Take the situation in Ayawaso West Wuogon for example. Some party supporters (I’m sure with the backing of one of the aspirants) have raising their voices as loud as possible to complain against the incumbent MP, Frema Opare-Osei. Their beef is that she should not be allowed to contest in the constituency primary because she didn’t pick her nomination forms from the right office. Instead of the constituency office, she picked her forms from the NPP headquarters. The woman has filed her nominations. Does it matter where she got her forms from?
Another case in point is that of the ruling party’s former general secretary, Dan Botwe. He wasted a lot of time and money to contest in the party’s presidential primaries. He lost and lost miserably. But he still wants to get into parliament. Hopefully, a parliamentary career will give him some visibility, which will help in his next presidential bid. Mr. Botwe’s problem, though, is that some people in the Okere constituency, where he wants to contest, claim that he’s not a member in good standing – at least not in the constituency. They claim he has not been paying dues to the constituency branch and he has not been attending meeting either. But Mr. Botwe, we all know, is a card-bearing member of the NPP. For Christ’s sake he paid 25000 GHC into the party’s coffers in his failed bid to become presidential candidate. He also contributed immensely to the party’s electoral victories in 2000 and 2004. So why is he not a member in good standing?

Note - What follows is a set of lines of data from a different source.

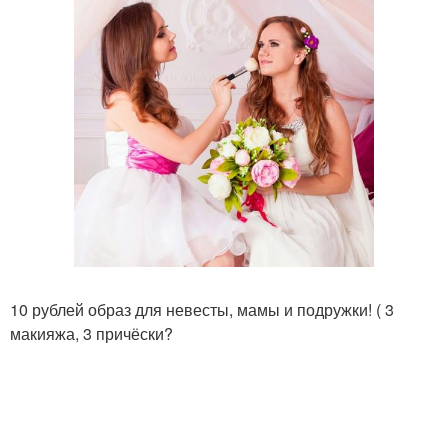
10 рублей образ для невесты, мамы и подружки! ( 3
макияжа, 3 причёски?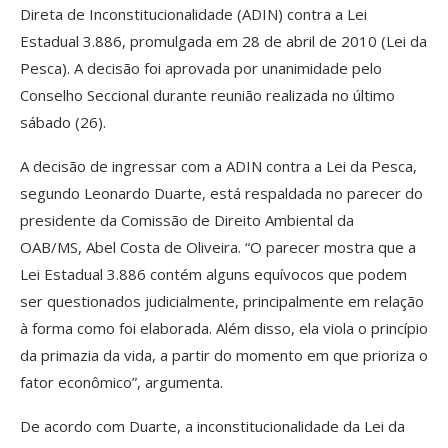
Direta de Inconstitucionalidade (ADIN) contra a Lei
Estadual 3.886, promulgada em 28 de abril de 2010 (Lei da
Pesca). A decisão foi aprovada por unanimidade pelo
Conselho Seccional durante reunião realizada no último
sábado (26).
A decisão de ingressar com a ADIN contra a Lei da Pesca,
segundo Leonardo Duarte, está respaldada no parecer do
presidente da Comissão de Direito Ambiental da
OAB/MS, Abel Costa de Oliveira. “O parecer mostra que a
Lei Estadual 3.886 contém alguns equívocos que podem
ser questionados judicialmente, principalmente em relação
à forma como foi elaborada. Além disso, ela viola o princípio
da primazia da vida, a partir do momento em que prioriza o
fator econômico”, argumenta.
De acordo com Duarte, a inconstitucionalidade da Lei da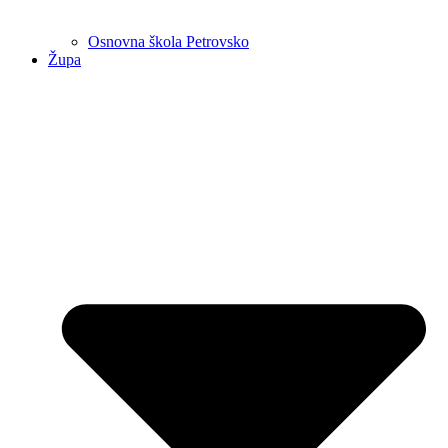
Osnovna škola Petrovsko
Župa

In the Evalue Gwira constituency, Catherine Afeku, who is government’s spokesperson on infrastructure (she’s just paid to talk about the bridges and roads the government will build ‘soon’) is running for parliament. I am sure she wants to go to parliament because she has been told that if she wins, she could easily become a minister of state – possibly at the information ministry and responsible for answering ‘infrastructure’ questions. Well, all sorts of allegations are flying over Mrs. Afeku’s head. She was asked by the party’s vetting committee to present some documents to prove her case and what do we hear? For some strange reason, she left the all-important documents in her car and thieves ended up breaking into the vehicle and taken the documents away. The damn thieves were so brazen, they decided to steal the documents in broad daylight – and at the party’s national headquarters of all places. It hard not to believe Mrs. Afeku. As a government spokesperson, I’m sure she doesn’t know how to lie. (Ahem!) But it’s also hard to believe that thieves broke into her car where they did and the only thing they took away was the suitcase containing those precious documents that were supposed to prove her innocence –the key to a future in parliament.
I guess it’s all politics. It all adds up to the difficulty to trying to get into parliament and with so many people aspiring to the easy office of MP, things are going to get pettier and nastier. But for the aspirants it’s all worth the trouble. After going through it all, you will become an ‘honourable’ and the perks will flow like aqua.